May 10—The Lucas County Democratic Party will tackle a thorny issue Monday night when it finalizes its slate of 2021 endorsements: whether your credit score should matter when you're running for local office.
Toledo Board of Education member Polly Taylor-Gerken called attention to the issue by refusing to go along with new requirements for party endorsements that include submitting a credit score, criminal background check, and affidavit proving that candidates don't owe any back taxes to the county.
Ms. Taylor-Gerken, a former school psychologist seeking a third term on the school board, said she doesn't agree with the credit score requirement, which she believes is exclusionary and not relevant for all offices.
The issue isn't her actual credit score, which she said is "excellent."
"It's not about me, it's about the process," she said. "And it just gives me pause when I think about the Democratic principles of being inclusive and open, and so I just couldn't make myself do it."
She said credit scores aren't public and she's not comfortable sharing hers with party members who aren't under any obligation to keep them confidential. She also said scores shouldn't matter for candidates who aren't seeking elected row offices such as county treasurer and auditor.

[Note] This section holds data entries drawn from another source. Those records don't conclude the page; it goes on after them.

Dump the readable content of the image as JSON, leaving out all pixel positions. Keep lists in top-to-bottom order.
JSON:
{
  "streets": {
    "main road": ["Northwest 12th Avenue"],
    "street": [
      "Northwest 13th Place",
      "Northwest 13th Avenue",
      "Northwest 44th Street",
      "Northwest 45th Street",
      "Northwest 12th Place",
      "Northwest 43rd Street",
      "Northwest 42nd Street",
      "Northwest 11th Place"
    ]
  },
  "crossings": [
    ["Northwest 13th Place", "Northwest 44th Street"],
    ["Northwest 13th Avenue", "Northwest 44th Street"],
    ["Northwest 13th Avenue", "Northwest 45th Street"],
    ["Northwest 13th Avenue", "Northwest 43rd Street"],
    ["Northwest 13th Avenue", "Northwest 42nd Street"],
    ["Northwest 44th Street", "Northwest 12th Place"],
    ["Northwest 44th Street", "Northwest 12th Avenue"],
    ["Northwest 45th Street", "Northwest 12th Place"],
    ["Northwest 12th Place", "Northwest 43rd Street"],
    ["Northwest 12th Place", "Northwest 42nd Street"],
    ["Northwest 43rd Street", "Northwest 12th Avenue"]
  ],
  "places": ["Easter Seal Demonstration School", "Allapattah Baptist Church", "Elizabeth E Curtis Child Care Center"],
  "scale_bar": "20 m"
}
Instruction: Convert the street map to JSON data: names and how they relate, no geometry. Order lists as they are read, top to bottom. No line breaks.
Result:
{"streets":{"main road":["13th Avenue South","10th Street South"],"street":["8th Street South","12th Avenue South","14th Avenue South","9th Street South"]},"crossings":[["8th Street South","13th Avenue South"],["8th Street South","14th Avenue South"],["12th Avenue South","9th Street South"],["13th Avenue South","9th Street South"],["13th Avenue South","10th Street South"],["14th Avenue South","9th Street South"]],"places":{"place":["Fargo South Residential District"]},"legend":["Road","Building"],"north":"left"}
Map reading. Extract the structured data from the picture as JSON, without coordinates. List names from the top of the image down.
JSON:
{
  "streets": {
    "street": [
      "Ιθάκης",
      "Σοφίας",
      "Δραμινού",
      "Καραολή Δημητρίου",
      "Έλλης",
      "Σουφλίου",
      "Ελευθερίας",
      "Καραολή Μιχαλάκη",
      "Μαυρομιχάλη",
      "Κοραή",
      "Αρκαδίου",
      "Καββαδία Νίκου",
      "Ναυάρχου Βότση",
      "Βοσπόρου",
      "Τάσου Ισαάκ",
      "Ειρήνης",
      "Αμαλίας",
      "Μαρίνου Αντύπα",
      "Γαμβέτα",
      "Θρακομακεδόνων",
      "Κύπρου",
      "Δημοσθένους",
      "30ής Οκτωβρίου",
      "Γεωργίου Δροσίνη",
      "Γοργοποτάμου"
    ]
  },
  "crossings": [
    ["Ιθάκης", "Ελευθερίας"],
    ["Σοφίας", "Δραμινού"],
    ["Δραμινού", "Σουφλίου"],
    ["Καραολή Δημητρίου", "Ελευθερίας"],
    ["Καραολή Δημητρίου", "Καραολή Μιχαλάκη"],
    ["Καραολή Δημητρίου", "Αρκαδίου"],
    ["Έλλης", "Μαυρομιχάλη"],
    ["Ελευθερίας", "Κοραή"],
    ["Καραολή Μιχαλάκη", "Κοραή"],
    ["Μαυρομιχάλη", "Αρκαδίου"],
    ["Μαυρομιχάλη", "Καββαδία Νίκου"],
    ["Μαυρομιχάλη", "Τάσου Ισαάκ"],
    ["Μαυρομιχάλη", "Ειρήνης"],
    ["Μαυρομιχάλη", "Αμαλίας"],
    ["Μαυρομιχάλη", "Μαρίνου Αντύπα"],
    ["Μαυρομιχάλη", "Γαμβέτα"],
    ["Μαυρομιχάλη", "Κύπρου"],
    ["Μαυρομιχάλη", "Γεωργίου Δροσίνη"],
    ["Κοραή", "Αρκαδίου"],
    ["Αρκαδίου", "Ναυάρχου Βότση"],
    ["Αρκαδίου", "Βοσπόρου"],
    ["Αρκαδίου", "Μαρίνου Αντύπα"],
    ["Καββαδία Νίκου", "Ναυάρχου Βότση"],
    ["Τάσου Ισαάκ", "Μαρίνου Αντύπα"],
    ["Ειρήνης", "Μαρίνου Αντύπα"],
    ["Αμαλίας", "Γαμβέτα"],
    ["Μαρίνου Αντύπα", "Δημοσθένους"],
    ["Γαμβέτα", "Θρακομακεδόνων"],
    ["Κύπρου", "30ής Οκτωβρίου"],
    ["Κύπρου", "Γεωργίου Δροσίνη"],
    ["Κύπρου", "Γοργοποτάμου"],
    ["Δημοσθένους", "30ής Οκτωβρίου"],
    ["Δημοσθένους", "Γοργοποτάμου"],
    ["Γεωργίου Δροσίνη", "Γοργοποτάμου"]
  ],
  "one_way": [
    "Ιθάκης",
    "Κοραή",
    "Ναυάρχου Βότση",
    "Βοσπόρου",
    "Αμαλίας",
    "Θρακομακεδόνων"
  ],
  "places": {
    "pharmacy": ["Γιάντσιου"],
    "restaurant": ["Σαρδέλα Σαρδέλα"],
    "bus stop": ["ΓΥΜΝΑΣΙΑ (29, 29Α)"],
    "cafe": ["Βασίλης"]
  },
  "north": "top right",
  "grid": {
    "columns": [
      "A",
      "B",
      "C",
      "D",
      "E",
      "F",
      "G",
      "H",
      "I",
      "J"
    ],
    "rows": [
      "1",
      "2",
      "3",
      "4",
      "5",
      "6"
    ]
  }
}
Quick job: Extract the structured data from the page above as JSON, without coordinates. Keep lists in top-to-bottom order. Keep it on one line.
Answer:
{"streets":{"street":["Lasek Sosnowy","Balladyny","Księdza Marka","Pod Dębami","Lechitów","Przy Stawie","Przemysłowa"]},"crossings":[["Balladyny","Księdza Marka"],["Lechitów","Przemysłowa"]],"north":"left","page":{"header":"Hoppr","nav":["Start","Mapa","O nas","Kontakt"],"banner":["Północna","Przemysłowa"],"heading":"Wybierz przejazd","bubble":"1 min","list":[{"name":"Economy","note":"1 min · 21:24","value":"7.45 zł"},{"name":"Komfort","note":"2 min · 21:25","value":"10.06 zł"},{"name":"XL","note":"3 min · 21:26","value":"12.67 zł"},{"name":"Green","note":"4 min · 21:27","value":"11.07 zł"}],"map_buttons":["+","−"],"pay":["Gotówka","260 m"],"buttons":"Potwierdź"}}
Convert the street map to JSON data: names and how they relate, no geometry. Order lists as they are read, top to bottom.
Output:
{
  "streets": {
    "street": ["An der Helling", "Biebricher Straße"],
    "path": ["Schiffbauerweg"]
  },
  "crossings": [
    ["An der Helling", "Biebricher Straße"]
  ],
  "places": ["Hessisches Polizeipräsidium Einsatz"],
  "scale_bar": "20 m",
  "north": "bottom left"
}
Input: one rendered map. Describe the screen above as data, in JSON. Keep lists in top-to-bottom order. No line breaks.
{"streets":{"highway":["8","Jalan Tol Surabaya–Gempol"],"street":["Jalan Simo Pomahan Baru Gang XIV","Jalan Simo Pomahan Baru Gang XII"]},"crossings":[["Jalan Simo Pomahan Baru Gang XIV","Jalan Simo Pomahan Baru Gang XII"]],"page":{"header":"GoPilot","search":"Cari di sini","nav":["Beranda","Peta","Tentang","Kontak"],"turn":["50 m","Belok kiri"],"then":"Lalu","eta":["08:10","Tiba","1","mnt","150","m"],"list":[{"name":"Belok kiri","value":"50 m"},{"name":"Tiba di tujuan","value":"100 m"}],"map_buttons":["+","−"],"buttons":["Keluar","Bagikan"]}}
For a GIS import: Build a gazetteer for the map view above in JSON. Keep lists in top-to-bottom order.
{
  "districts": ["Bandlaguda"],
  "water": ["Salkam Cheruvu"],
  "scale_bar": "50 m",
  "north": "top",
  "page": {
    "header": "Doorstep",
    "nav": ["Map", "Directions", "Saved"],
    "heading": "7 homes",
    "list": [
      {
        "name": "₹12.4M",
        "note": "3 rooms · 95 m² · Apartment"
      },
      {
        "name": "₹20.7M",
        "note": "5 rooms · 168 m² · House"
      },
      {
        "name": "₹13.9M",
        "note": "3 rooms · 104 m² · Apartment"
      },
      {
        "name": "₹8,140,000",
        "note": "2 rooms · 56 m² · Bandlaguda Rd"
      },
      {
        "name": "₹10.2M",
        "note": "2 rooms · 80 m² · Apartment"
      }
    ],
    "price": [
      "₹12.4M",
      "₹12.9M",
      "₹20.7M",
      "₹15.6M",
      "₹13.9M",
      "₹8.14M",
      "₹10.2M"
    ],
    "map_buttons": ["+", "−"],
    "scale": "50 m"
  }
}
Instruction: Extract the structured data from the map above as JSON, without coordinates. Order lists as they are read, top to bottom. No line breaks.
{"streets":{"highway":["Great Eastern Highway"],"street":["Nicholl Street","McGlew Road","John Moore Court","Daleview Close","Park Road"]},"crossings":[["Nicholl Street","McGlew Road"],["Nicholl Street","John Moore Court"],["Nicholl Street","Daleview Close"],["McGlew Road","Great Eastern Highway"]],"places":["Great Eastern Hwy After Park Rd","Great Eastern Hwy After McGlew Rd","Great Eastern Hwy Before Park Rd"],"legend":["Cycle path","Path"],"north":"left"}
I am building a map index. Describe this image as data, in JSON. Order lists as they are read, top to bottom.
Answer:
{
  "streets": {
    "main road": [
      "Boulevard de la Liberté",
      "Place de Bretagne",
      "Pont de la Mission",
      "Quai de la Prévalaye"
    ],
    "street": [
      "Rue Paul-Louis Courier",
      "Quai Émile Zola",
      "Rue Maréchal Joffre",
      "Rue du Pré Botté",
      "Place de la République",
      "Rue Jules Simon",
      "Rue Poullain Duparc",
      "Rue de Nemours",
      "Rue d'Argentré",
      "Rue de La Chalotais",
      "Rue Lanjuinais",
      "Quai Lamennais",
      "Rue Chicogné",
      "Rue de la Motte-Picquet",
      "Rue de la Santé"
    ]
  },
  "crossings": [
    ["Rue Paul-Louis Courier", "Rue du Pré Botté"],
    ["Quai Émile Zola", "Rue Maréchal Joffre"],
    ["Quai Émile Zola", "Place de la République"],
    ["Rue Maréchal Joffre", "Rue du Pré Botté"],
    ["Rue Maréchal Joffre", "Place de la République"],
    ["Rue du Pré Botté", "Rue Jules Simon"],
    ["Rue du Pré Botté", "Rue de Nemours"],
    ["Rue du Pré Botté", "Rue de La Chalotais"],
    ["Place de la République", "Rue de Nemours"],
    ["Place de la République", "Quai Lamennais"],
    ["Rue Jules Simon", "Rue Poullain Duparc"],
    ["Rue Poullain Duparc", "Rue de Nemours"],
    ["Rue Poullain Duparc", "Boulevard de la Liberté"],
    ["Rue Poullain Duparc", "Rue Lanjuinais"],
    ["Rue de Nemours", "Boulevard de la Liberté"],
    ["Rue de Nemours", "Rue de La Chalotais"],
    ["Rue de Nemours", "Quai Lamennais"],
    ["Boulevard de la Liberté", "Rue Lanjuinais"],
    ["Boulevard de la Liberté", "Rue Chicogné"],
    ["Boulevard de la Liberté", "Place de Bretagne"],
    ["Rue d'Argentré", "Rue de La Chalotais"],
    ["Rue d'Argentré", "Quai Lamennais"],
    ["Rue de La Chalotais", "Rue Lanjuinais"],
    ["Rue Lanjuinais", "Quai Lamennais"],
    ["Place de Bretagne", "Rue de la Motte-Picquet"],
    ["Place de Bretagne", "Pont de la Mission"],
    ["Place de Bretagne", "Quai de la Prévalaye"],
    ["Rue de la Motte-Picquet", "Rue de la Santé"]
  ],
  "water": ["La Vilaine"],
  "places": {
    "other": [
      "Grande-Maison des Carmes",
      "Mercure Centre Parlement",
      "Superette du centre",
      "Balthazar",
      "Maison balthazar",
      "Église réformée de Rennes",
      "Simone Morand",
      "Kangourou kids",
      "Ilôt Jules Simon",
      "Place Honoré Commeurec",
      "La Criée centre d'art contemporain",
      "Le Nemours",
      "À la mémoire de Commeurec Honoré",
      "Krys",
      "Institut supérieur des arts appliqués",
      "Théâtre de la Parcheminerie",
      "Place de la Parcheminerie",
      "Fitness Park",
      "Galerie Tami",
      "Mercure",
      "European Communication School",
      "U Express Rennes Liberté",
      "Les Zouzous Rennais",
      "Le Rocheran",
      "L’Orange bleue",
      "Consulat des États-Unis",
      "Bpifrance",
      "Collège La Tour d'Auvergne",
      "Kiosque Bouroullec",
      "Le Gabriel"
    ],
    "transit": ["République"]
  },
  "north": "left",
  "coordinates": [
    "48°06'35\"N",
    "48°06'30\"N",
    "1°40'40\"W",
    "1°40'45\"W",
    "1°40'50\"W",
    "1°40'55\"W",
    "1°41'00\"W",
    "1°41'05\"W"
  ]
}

"I'm a good board member and my credit score is irrelevant," she said.
Credit worthiness arose as a major issue for Democrats in 2018. County treasurer Lindsay Webb was set to take office when it was revealed her credit score was too low to qualify for the bond needed to serve in the post. She blamed her sub-600 score at the time on student loans, mortgage and credit card debt.
She was eventually able to qualify for a more expensive bond and released a credit report later that year showing her score had improved from when she first took office. She's since won re-election twice.
Lucas County Democratic Party Chairman Michael Ashford — whom the party passed over for the treasurer appointment in 2018 in favor of Ms. Webb — said credit scores are ultimately an indicator of how quickly candidates can learn about many of the issues they'll be overseeing in office.
Incorporating credit scores into the screening process for endorsements will "bring you a different individual with a different financial mindset," said Mr. Ashford, who's also the county recorder. "Sixty percent of your time as an elected official is spent understanding the finances of the city or the school board, so they have the ability to learn a lot faster than somebody who has a credit score of 475."
Mr. Ashford said more thorough screening may have also helped unearth red flags with the four Toledo City Council members, all Democrats, indicted last year in a federal bribery scheme. Councilmen Yvonne Harper, Gary Johnson, Tyrone Riley, and Larry Sykes all face charges.
Republicans were also taken by surprise last year when it came out that city council candidate Tony Dia had served time in prison as a juvenile for killing another teen in what he said was an act of self-defense.
"People with more of a decent credit score who have more of a financial foundation are less likely to take a $500 bribe and eat dinner with a carrot cake to go," Mr. Ashford said, a nod to Mr. Riley, who was allegedly bribed with money and gifts, including the carrot cake.
The Lucas County Republican Party doesn't ask applicants seeking its endorsement for their credit scores, chairman Chris Joseph said.
Mr. Ashford said the two dozen or so other candidates seeking endorsements for mayor and city council all submitted the required paperwork to the screening committee, which makes a recommendation to the party's executive committee that it will discuss Monday.
Ms. Taylor-Gerken said the screening committee rejected her application because she didn't supply all the information it asked for, but she's hoping the executive committee overlooks that at its meeting.
School board members Chris Varwig and Bob Vasquez each submitted complete applications for endorsements in their re-elections, party officials said.